== Segment start ==
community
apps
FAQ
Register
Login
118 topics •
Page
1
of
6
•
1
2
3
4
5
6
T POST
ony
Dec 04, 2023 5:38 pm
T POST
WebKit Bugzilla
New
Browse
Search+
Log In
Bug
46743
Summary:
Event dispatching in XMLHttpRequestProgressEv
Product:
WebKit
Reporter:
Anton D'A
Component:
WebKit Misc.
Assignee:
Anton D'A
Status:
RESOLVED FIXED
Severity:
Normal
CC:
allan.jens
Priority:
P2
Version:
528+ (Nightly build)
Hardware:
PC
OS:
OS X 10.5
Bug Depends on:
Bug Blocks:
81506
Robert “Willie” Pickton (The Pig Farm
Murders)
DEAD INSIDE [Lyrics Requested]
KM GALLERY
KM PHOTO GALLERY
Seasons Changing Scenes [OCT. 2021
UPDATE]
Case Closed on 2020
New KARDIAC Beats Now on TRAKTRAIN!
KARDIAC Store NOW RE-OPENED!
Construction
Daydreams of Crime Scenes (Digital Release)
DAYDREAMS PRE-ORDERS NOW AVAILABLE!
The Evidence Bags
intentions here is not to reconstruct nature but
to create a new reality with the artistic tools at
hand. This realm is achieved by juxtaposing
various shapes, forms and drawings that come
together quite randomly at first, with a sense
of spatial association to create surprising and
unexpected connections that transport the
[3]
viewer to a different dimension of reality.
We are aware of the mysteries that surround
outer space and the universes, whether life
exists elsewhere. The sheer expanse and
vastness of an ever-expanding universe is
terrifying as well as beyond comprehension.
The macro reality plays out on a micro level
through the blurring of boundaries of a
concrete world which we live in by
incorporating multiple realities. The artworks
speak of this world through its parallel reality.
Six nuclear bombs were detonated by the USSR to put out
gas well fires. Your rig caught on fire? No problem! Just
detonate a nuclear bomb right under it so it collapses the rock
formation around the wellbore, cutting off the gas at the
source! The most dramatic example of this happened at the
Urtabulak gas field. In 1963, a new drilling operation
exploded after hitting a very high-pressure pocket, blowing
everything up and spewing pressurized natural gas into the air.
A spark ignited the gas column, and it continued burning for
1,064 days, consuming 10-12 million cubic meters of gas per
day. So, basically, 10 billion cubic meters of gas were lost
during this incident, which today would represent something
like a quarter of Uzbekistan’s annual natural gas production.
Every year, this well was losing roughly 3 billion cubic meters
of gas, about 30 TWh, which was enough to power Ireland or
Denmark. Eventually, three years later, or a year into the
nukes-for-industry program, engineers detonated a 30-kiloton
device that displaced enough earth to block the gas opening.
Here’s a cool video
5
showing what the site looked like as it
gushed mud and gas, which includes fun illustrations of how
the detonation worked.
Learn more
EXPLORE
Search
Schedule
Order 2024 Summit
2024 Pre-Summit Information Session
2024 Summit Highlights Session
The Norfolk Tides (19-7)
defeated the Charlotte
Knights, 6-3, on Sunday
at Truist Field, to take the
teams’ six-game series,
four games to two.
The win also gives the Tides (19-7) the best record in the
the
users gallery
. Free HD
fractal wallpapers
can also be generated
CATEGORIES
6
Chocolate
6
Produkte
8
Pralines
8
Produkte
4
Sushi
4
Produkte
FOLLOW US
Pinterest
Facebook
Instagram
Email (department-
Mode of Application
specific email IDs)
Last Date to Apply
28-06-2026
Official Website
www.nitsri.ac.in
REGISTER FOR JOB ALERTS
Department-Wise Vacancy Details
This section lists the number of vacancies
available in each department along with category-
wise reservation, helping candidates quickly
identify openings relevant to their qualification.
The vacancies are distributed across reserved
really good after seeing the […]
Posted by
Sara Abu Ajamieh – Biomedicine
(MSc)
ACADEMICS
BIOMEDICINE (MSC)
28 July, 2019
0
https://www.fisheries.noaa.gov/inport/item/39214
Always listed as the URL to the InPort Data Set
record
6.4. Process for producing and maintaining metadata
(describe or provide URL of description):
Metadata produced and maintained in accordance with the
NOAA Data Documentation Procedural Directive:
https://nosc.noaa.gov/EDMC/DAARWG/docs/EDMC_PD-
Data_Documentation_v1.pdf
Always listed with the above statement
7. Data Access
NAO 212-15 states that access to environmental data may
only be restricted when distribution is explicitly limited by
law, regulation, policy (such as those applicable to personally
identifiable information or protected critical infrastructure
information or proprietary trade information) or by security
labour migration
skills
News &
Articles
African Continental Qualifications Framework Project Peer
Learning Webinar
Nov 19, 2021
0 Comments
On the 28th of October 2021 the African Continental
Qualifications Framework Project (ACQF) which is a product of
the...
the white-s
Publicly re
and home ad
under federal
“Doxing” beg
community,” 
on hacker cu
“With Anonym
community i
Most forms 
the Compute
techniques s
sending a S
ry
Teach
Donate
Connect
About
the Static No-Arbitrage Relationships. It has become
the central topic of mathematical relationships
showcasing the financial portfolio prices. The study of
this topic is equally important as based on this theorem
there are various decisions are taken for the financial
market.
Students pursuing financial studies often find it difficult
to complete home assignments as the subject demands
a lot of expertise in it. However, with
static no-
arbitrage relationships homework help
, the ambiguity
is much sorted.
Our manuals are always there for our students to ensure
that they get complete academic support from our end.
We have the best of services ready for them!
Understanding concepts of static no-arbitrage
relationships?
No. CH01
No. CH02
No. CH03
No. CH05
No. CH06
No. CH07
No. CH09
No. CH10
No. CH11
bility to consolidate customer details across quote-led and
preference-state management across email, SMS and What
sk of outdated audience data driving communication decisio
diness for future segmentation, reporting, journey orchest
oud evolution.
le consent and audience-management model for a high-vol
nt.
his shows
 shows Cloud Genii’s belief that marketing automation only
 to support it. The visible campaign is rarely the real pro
== Segment end ==
Substitute "atomic" for "nuclear" in every line of the items, and leave everything else unchanged.

community
apps
FAQ
Register
Login
118 topics •
Page
1
of
6
•
1
2
3
4
5
6
T POST
ony
Dec 04, 2023 5:38 pm
T POST
WebKit Bugzilla
New
Browse
Search+
Log In
Bug
46743
Summary:
Event dispatching in XMLHttpRequestProgressEv
Product:
WebKit
Reporter:
Anton D'A
Component:
WebKit Misc.
Assignee:
Anton D'A
Status:
RESOLVED FIXED
Severity:
Normal
CC:
allan.jens
Priority:
P2
Version:
528+ (Nightly build)
Hardware:
PC
OS:
OS X 10.5
Bug Depends on:
Bug Blocks:
81506
Robert “Willie” Pickton (The Pig Farm
Murders)
DEAD INSIDE [Lyrics Requested]
KM GALLERY
KM PHOTO GALLERY
Seasons Changing Scenes [OCT. 2021
UPDATE]
Case Closed on 2020
New KARDIAC Beats Now on TRAKTRAIN!
KARDIAC Store NOW RE-OPENED!
Construction
Daydreams of Crime Scenes (Digital Release)
DAYDREAMS PRE-ORDERS NOW AVAILABLE!
The Evidence Bags
intentions here is not to reconstruct nature but
to create a new reality with the artistic tools at
hand. This realm is achieved by juxtaposing
various shapes, forms and drawings that come
together quite randomly at first, with a sense
of spatial association to create surprising and
unexpected connections that transport the
[3]
viewer to a different dimension of reality.
We are aware of the mysteries that surround
outer space and the universes, whether life
exists elsewhere. The sheer expanse and
vastness of an ever-expanding universe is
terrifying as well as beyond comprehension.
The macro reality plays out on a micro level
through the blurring of boundaries of a
concrete world which we live in by
incorporating multiple realities. The artworks
speak of this world through its parallel reality.
Six atomic bombs were detonated by the USSR to put out
gas well fires. Your rig caught on fire? No problem! Just
detonate a atomic bomb right under it so it collapses the rock
formation around the wellbore, cutting off the gas at the
source! The most dramatic example of this happened at the
Urtabulak gas field. In 1963, a new drilling operation
exploded after hitting a very high-pressure pocket, blowing
everything up and spewing pressurized natural gas into the air.
A spark ignited the gas column, and it continued burning for
1,064 days, consuming 10-12 million cubic meters of gas per
day. So, basically, 10 billion cubic meters of gas were lost
during this incident, which today would represent something
like a quarter of Uzbekistan’s annual natural gas production.
Every year, this well was losing roughly 3 billion cubic meters
of gas, about 30 TWh, which was enough to power Ireland or
Denmark. Eventually, three years later, or a year into the
nukes-for-industry program, engineers detonated a 30-kiloton
device that displaced enough earth to block the gas opening.
Here’s a cool video
5
showing what the site looked like as it
gushed mud and gas, which includes fun illustrations of how
the detonation worked.
Learn more
EXPLORE
Search
Schedule
Order 2024 Summit
2024 Pre-Summit Information Session
2024 Summit Highlights Session
The Norfolk Tides (19-7)
defeated the Charlotte
Knights, 6-3, on Sunday
at Truist Field, to take the
teams’ six-game series,
four games to two.
The win also gives the Tides (19-7) the best record in the
the
users gallery
. Free HD
fractal wallpapers
can also be generated
CATEGORIES
6
Chocolate
6
Produkte
8
Pralines
8
Produkte
4
Sushi
4
Produkte
FOLLOW US
Pinterest
Facebook
Instagram
Email (department-
Mode of Application
specific email IDs)
Last Date to Apply
28-06-2026
Official Website
www.nitsri.ac.in
REGISTER FOR JOB ALERTS
Department-Wise Vacancy Details
This section lists the number of vacancies
available in each department along with category-
wise reservation, helping candidates quickly
identify openings relevant to their qualification.
The vacancies are distributed across reserved
really good after seeing the […]
Posted by
Sara Abu Ajamieh – Biomedicine
(MSc)
ACADEMICS
BIOMEDICINE (MSC)
28 July, 2019
0
https://www.fisheries.noaa.gov/inport/item/39214
Always listed as the URL to the InPort Data Set
record
6.4. Process for producing and maintaining metadata
(describe or provide URL of description):
Metadata produced and maintained in accordance with the
NOAA Data Documentation Procedural Directive:
https://nosc.noaa.gov/EDMC/DAARWG/docs/EDMC_PD-
Data_Documentation_v1.pdf
Always listed with the above statement
7. Data Access
NAO 212-15 states that access to environmental data may
only be restricted when distribution is explicitly limited by
law, regulation, policy (such as those applicable to personally
identifiable information or protected critical infrastructure
information or proprietary trade information) or by security
labour migration
skills
News &
Articles
African Continental Qualifications Framework Project Peer
Learning Webinar
Nov 19, 2021
0 Comments
On the 28th of October 2021 the African Continental
Qualifications Framework Project (ACQF) which is a product of
the...
the white-s
Publicly re
and home ad
under federal
“Doxing” beg
community,” 
on hacker cu
“With Anonym
community i
Most forms 
the Compute
techniques s
sending a S
ry
Teach
Donate
Connect
About
the Static No-Arbitrage Relationships. It has become
the central topic of mathematical relationships
showcasing the financial portfolio prices. The study of
this topic is equally important as based on this theorem
there are various decisions are taken for the financial
market.
Students pursuing financial studies often find it difficult
to complete home assignments as the subject demands
a lot of expertise in it. However, with
static no-
arbitrage relationships homework help
, the ambiguity
is much sorted.
Our manuals are always there for our students to ensure
that they get complete academic support from our end.
We have the best of services ready for them!
Understanding concepts of static no-arbitrage
relationships?
No. CH01
No. CH02
No. CH03
No. CH05
No. CH06
No. CH07
No. CH09
No. CH10
No. CH11
bility to consolidate customer details across quote-led and
preference-state management across email, SMS and What
sk of outdated audience data driving communication decisio
diness for future segmentation, reporting, journey orchest
oud evolution.
le consent and audience-management model for a high-vol
nt.
his shows
 shows Cloud Genii’s belief that marketing automation only
 to support it. The visible campaign is rarely the real pro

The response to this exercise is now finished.